El Salvadorian President Elias Antonio Saca on Sunday hailed the U.S.- Brazil plan to set up an ethanol plant in El Salvador, despite criticism of the scheme in the region.
The plan was a piece of "excellent news" for El Salvador's national development and economy, the president said on his Sundayradio program in San Salvador.
The plan would consolidate El Salvador's regional status as "the best prepared one to develop biofuels and renewable energy," he said.
U.S. President George W. Bush and his Brazilian counterpart Luiz Inacio Lula da Silva last week announced the joint biofuel plan which will bring Haiti, the Dominican Republic, St. Kitts and Nevis and El Salvador into the biofuel cooperation program.
Under the plan, a plant will be established in El Salvador to produce biofuels from sugarcane.
On Wednesday, Saca said the government was working on a law to regulate the sugarcane harvesting for ethanol production and use.

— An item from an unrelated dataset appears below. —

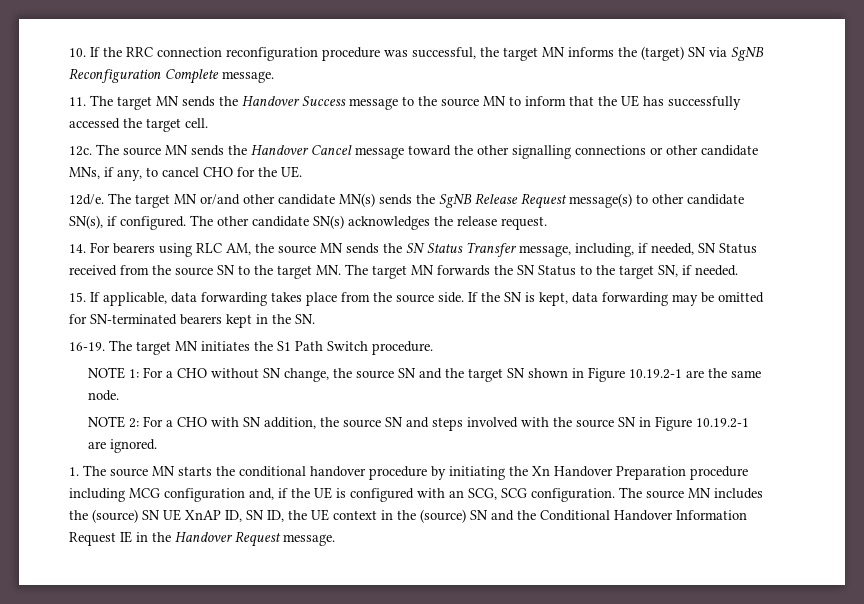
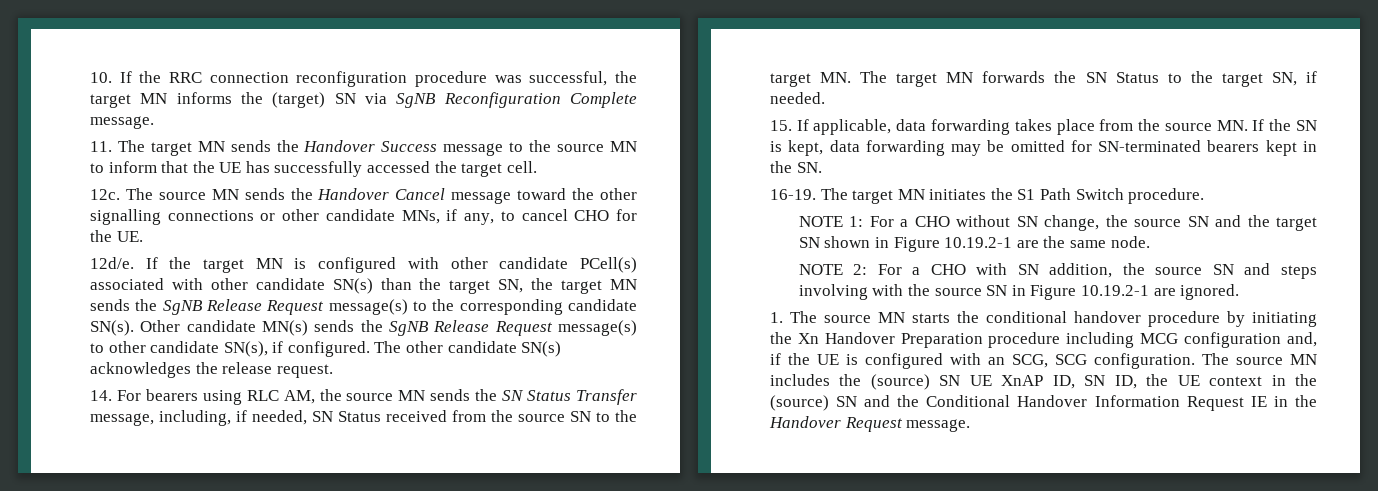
[108,193,276,208] The target MN or/and other -> [145,257,637,273] [89,278,638,294] [89,299,637,315] [89,320,181,336] If the target MN is configured with other candidate PCell(s) associated with other candidate SN(s) than the target SN, the target MN sends the SgNB Release Request message(s) to the corresponding candidate SN(s). Other
[438,292,465,303] side. -> [1216,120,1248,131] MN.
[467,417,519,428] involved -> [798,284,868,300] involving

Although the U.S.-Brazil plan will drastically increase the production of clean fuel, it has drawn harsh criticism from some South American countries as well as environmentalists.
Some critics said that Washington aims to use the plan against the influence of oil-rich Venezuela in the region, while others fear that enlarging plantations of sugarcane, a main ingredient for ethanol, would aggravate the shortage of food staples in the Caribbean countries.